◆ REQUIRED ACTION:
Print every record exactly, omitting all pictures.

(Camera geometry data)
****
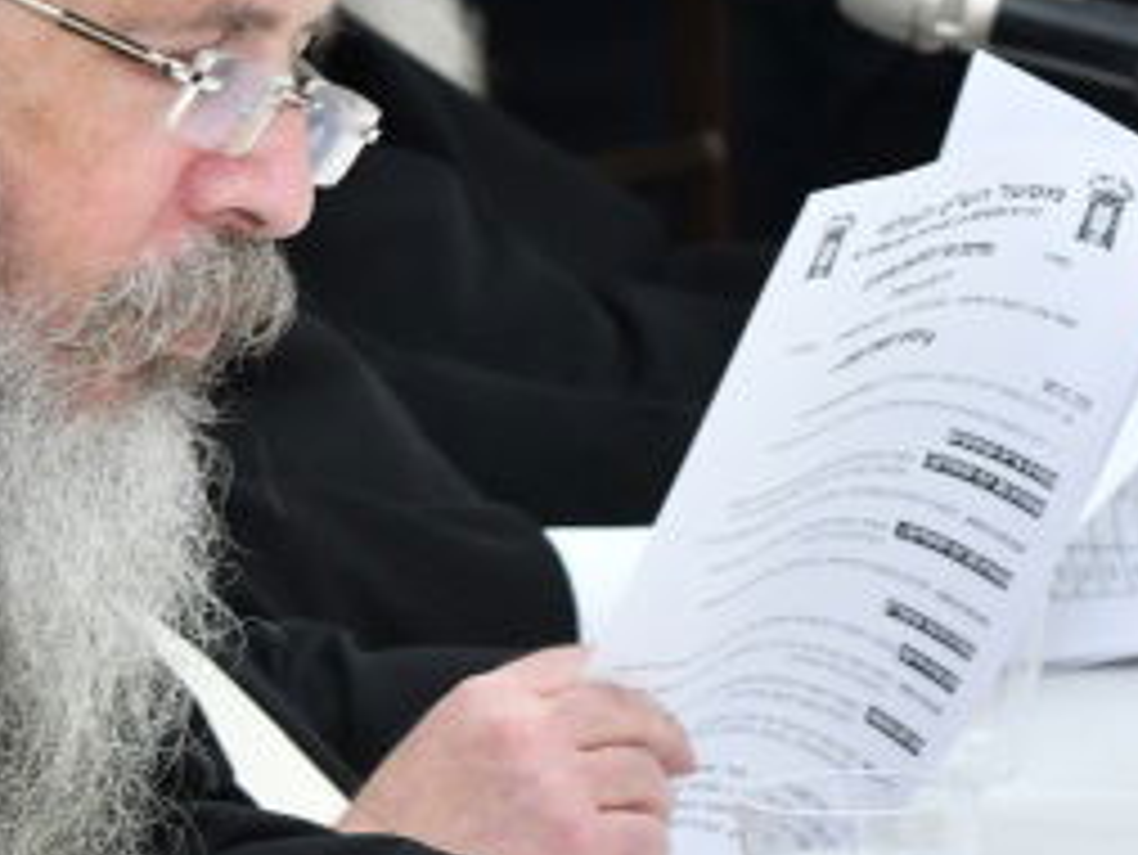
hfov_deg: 7.7
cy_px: 317
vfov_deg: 5.8
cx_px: 252
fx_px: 8453
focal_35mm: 257
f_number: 5.6
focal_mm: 66
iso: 800
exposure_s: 1/100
****
◆ EXERCISE ANSWER:
hfov_deg: 7.7
cy_px: 317
vfov_deg: 5.8
cx_px: 252
fx_px: 8453
focal_35mm: 257
f_number: 5.6
focal_mm: 66
iso: 800
exposure_s: 1/100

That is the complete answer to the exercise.